> _What this task involves_: An exact copy of the data below is needed; please leave out any pictures.

━━━━━ Data shown ━━━━━

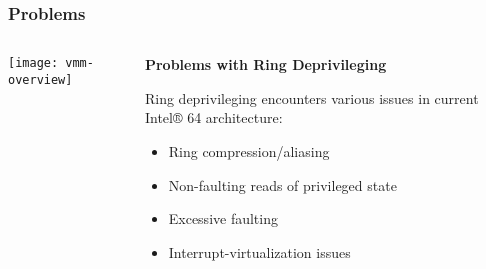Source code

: \begin{frame}[plain]
	\frametitle{Problems }
	
	
	
	\begin{columns}
		
		\begin{column}{.3\textwidth}
			
			\texttt{[image: vmm-overview]}
			
		\end{column}
		
		\begin{column}{.7\textwidth}
			
			\textbf{Problems with Ring Deprivileging}
			
			Ring deprivileging encounters various issues in current Intel® 64 architecture:
			\begin{itemize}
				\item Ring compression/aliasing
				\item Non-faulting reads of privileged state
				\item Excessive faulting
				\item Interrupt-virtualization issues
				
			\end{itemize} 
			
		\end{column}
		
		
	\end{columns}
	
	
\end{frame}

━━━━━

> _Response for this exercise_:
Source code

: \begin{frame}[plain]
	\frametitle{Problems }
	
	
	
	\begin{columns}
		
		\begin{column}{.3\textwidth}
			
			\texttt{[image: vmm-overview]}
			
		\end{column}
		
		\begin{column}{.7\textwidth}
			
			\textbf{Problems with Ring Deprivileging}
			
			Ring deprivileging encounters various issues in current Intel® 64 architecture:
			\begin{itemize}
				\item Ring compression/aliasing
				\item Non-faulting reads of privileged state
				\item Excessive faulting
				\item Interrupt-virtualization issues
				
			\end{itemize} 
			
		\end{column}
		
		
	\end{columns}
	
	
\end{frame}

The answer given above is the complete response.